:: Task prompt ::
In the records below, render as a numbered list the lines starting with the line that contains "广告及企业传播（荣誉）文学士" and going on through the line that contains "สภาราชวิทยาลัย", both included, omitting blank lines and leaving the pictures out of the answer.

=== Begin Enclosure ===

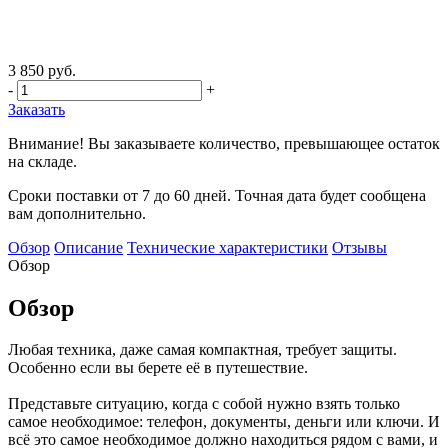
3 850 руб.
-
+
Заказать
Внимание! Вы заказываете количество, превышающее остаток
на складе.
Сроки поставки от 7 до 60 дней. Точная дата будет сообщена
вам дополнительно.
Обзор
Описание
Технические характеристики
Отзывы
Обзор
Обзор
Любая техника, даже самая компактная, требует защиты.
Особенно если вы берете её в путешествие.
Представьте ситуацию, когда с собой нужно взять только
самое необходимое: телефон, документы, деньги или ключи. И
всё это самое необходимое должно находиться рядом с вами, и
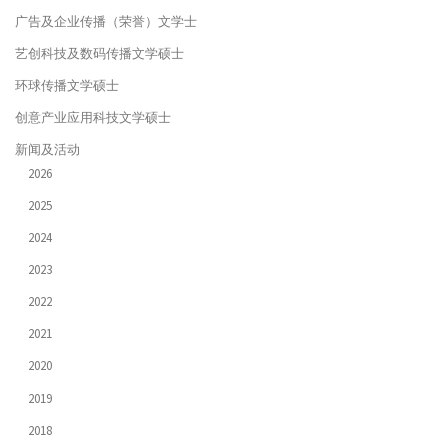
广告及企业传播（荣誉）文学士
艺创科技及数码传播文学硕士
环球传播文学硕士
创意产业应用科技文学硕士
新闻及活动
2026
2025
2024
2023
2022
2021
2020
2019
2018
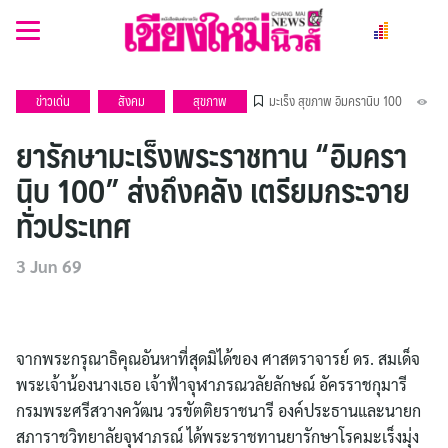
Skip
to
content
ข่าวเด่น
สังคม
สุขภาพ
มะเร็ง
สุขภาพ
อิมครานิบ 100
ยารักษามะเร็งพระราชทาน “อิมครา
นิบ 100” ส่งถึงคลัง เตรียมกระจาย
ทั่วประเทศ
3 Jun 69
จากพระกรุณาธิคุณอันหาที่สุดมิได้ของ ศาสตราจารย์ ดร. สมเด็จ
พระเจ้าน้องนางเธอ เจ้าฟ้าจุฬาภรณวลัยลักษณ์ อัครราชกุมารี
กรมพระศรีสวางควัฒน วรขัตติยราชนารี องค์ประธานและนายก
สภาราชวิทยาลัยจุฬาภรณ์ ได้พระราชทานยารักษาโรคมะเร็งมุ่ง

=== End Enclosure ===
=== Begin Enclosure ===

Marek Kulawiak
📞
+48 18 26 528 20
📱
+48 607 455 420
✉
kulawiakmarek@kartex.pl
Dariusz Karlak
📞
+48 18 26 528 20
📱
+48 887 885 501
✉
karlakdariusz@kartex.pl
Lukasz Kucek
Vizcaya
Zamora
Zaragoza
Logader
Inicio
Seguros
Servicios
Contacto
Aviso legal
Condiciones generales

=== End Enclosure ===

:: Expected answer ::
1. 广告及企业传播（荣誉）文学士
2. 艺创科技及数码传播文学硕士
3. 环球传播文学硕士
4. 创意产业应用科技文学硕士
5. 新闻及活动
6. 2026
7. 2025
8. 2024
9. 2023
10. 2022
11. 2021
12. 2020
13. 2019
14. 2018
15. Skip
16. to
17. content
18. ข่าวเด่น
19. สังคม
20. สุขภาพ
21. มะเร็ง
22. สุขภาพ
23. อิมครานิบ 100
24. ยารักษามะเร็งพระราชทาน “อิมครา
25. นิบ 100” ส่งถึงคลัง เตรียมกระจาย
26. ทั่วประเทศ
27. 3 Jun 69
28. จากพระกรุณาธิคุณอันหาที่สุดมิได้ของ ศาสตราจารย์ ดร. สมเด็จ
29. พระเจ้าน้องนางเธอ เจ้าฟ้าจุฬาภรณวลัยลักษณ์ อัครราชกุมารี
30. กรมพระศรีสวางควัฒน วรขัตติยราชนารี องค์ประธานและนายก
31. สภาราชวิทยาลัยจุฬาภรณ์ ได้พระราชทานยารักษาโรคมะเร็งมุ่ง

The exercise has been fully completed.